1. (bosb.) Smalle strook van één of meer rijen loofhout langs wegen of sleuven door of om naaldhoutcomplexen om deze tegen brand te beschermen. In Eur. gebruikt men voor dgl. brandsingcls meestal berken, in de tropen veelal Leucaena of Cestrum (hooggebergte).
Ook worden wel singelbeplantingen aangelegd uit een oogpunt van verfraaiing of beschaduwing van wegen.

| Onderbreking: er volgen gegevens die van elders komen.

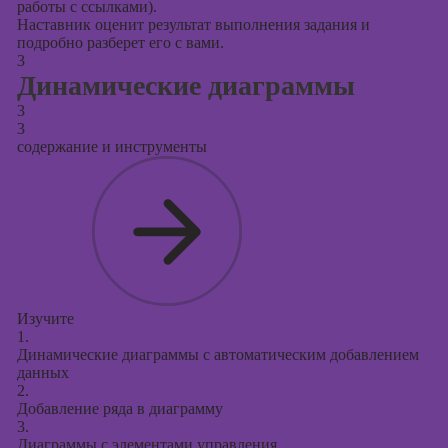
работы с ссылками).
Наставник оценит результат выполнения задания и
подробно разберет его с вами.
3
Динамические диаграммы
3
3
содержание и инструменты
Изучите
1.
Динамические диаграммы с автоматическим добавлением
данных
2.
Добавление ряда в диаграмму
3.
Диаграммы с элементами управления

Voor deze singels gebruikt men in Eur. meest Am. eik, inlandse eik of beuk: in de djatibossen op Java Lagerstroemia of Swietenia (mahonie).2. (veet.) De s. dient om het zadel stevig op de rug van het paard te bevestigen. Een s. moet goed kunnen worden aangetrokken en moet van zeer sterke stof vervaardigd zijn. De beste s. zijn die, welke uit een aantal koorden vervaardigd zijn; deze zijn sterk en al springt er een koord, dan is de s. niet onbruikbaar geworden. Ook leren s. zijn sterk. Een deken-s. dient ter bevestiging van de deken.
Met s. wordt ook wel aangeduid de lichaamsomvang, gemeten direct achter het voorstel.